En réa­li­té, l’ac­ti­vi­té éco­no­mique ukrai­nienne n’a régres­sé que de façon mar­gi­nale depuis août 1998, même si nos clients inter­na­tio­naux, impor­ta­teurs en Ukraine, ont pu connaître une régres­sion plus mar­quée, leurs prix deve­nant non com­pé­ti­tifs du fait de la dévaluation.

Et maintenant

L’U­kraine n’a pas vrai­ment atti­ré les inves­tis­seurs étran­gers depuis son indé­pen­dance : les inves­tis­se­ments directs étran­gers tota­lisent envi­ron 3 mil­liards de dol­lars depuis 1991, un mon­tant que la Pologne obtient actuel­le­ment en six mois. Des oppor­tu­ni­tés d’in­ves­tis­se­ment existent donc actuel­le­ment en Ukraine à des condi­tions par­fai­te­ment raisonnables.

À condi­tion de jouer le long terme, le suc­cès est pro­bable pour tout inves­tis­seur sérieux. Après les élec­tions pré­si­den­tielles, fin octobre et début novembre, les inves­tis­seurs étran­gers devraient, espé­rons-le, sor­tir de leur expectative.

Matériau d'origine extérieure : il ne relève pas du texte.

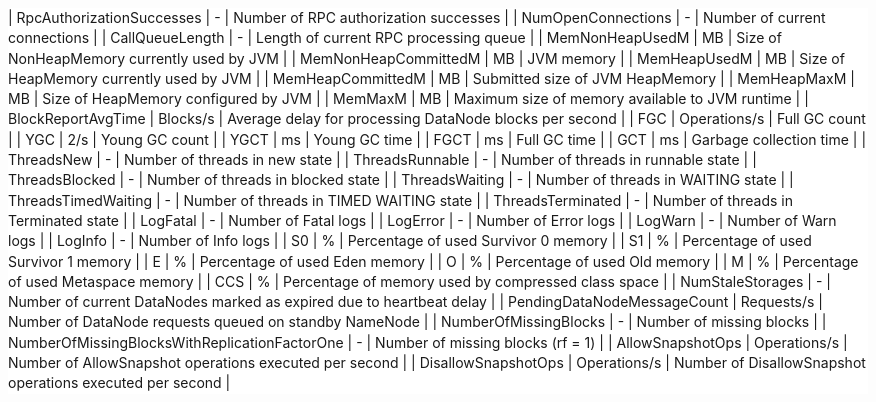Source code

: | RpcAuthorizationSuccesses                     | -     | Number of RPC authorization successes                                     |
| NumOpenConnections                            | -     | Number of current connections                                         |
| CallQueueLength                               | -     | Length of current RPC processing queue                                |
| MemNonHeapUsedM | MB | Size of NonHeapMemory currently used by JVM |
| MemNonHeapCommittedM                          | MB       | JVM memory                                             |
| MemHeapUsedM | MB | Size of HeapMemory currently used by JVM |
| MemHeapCommittedM | MB | Submitted size of JVM HeapMemory |
| MemHeapMaxM | MB | Size of HeapMemory configured by JVM |
| MemMaxM | MB | Maximum size of memory available to JVM runtime |
| BlockReportAvgTime                            | Blocks/s     | Average delay for processing DataNode blocks per second                     |
| FGC                                | Operations/s       | Full GC count            |
| YGC                                | 2/s      | Young GC count            |
| YGCT | ms | Young GC time |
| FGCT                                          | ms       | Full GC time                                     |
| GCT                                           | ms       | Garbage collection time                                     |
| ThreadsNew                                    | -       | Number of threads in new state                               |
| ThreadsRunnable                               | -       | Number of threads in runnable state                             |
| ThreadsBlocked                                | - | Number of threads in blocked state |
| ThreadsWaiting                     | -       | Number of threads in WAITING state     |
| ThreadsTimedWaiting                     | -       | Number of threads in TIMED WAITING state     |
| ThreadsTerminated                             | -       | Number of threads in Terminated state                       |
| LogFatal                                      | -       | Number of Fatal logs                                       |
| LogError                                      | -       | Number of Error logs                                       |
| LogWarn                                       | -       | Number of Warn logs                                       |
| LogInfo                                       | -       | Number of Info logs                                       |
| S0                                             | %        | Percentage of used Survivor 0 memory                                   |
| S1                                             | %        | Percentage of used Survivor 1 memory                                   |
| E                                             | %        | Percentage of used Eden memory                                   |
| O                                             | %        | Percentage of used Old memory                                   |
| M                                             | %        | Percentage of used Metaspace memory                                   |
| CCS                                           | %        | Percentage of memory used by compressed class space             |
| NumStaleStorages                              | - | Number of current DataNodes marked as expired due to heartbeat delay |
| PendingDataNodeMessageCount                   | Requests/s     | Number of DataNode requests queued on standby NameNode |
| NumberOfMissingBlocks                         | -       | Number of missing blocks                                     |
| NumberOfMissingBlocksWithReplicationFactorOne | -       | Number of missing blocks (rf = 1)                           |
| AllowSnapshotOps                      | Operations/s     | Number of AllowSnapshot operations executed per second            |
| DisallowSnapshotOps                           | Operations/s     | Number of DisallowSnapshot operations executed per second            |
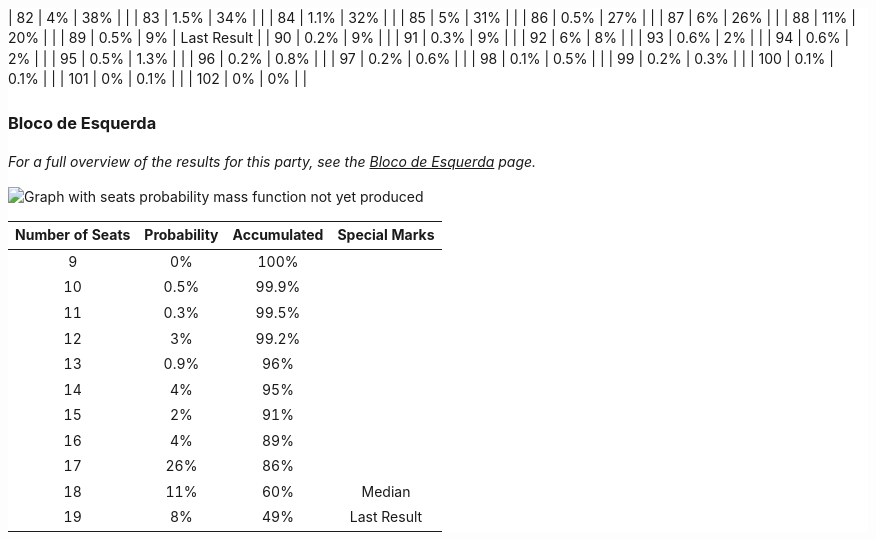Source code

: | 82 | 4% | 38% |  |
| 83 | 1.5% | 34% |  |
| 84 | 1.1% | 32% |  |
| 85 | 5% | 31% |  |
| 86 | 0.5% | 27% |  |
| 87 | 6% | 26% |  |
| 88 | 11% | 20% |  |
| 89 | 0.5% | 9% | Last Result |
| 90 | 0.2% | 9% |  |
| 91 | 0.3% | 9% |  |
| 92 | 6% | 8% |  |
| 93 | 0.6% | 2% |  |
| 94 | 0.6% | 2% |  |
| 95 | 0.5% | 1.3% |  |
| 96 | 0.2% | 0.8% |  |
| 97 | 0.2% | 0.6% |  |
| 98 | 0.1% | 0.5% |  |
| 99 | 0.2% | 0.3% |  |
| 100 | 0.1% | 0.1% |  |
| 101 | 0% | 0.1% |  |
| 102 | 0% | 0% |  |

### Bloco de Esquerda

*For a full overview of the results for this party, see the [Bloco de Esquerda](party-blocodeesquerda.html) page.*

![Graph with seats probability mass function not yet produced](2019-10-02-Pitagórica-seats-pmf-blocodeesquerda.png "Seats Probability Mass Function")

| Number of Seats | Probability | Accumulated | Special Marks |
|:---------------:|:-----------:|:-----------:|:-------------:|
| 9 | 0% | 100% |  |
| 10 | 0.5% | 99.9% |  |
| 11 | 0.3% | 99.5% |  |
| 12 | 3% | 99.2% |  |
| 13 | 0.9% | 96% |  |
| 14 | 4% | 95% |  |
| 15 | 2% | 91% |  |
| 16 | 4% | 89% |  |
| 17 | 26% | 86% |  |
| 18 | 11% | 60% | Median |
| 19 | 8% | 49% | Last Result |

Il est éga­le­ment vrai­sem­blable que la façon selon laquelle seront réglées les échéances proches de la dette envers l’é­tran­ger condi­tion­ne­ra le futur : en effet, si l’en­det­te­ment exté­rieur de l’U­kraine est modeste (il n’ex­cède pas 15 mil­liards de dol­lars), le rem­bour­se­ment des échéances dans les deux ans à venir porte sur 5 mil­liards de dol­lars et ne sera pas chose facile.

Le sou­tien des ins­ti­tu­tions finan­cières inter­na­tio­nales (FMI, Banque Mon­diale, BERD…) ne s’est tou­te­fois jamais démen­ti car l’U­kraine est un pays impor­tant, sur le plan géo­po­li­tique, pour la com­mu­nau­té occidentale.

Notre acti­vi­té de banque, expri­mée en devises fortes, a natu­rel­le­ment décru depuis un an. Mais elle reste bonne. À terme, et c’est le propre de l’ac­ti­vi­té ban­caire, elle est for­te­ment dépen­dante de l’é­vo­lu­tion éco­no­mique et finan­cière de ce pays.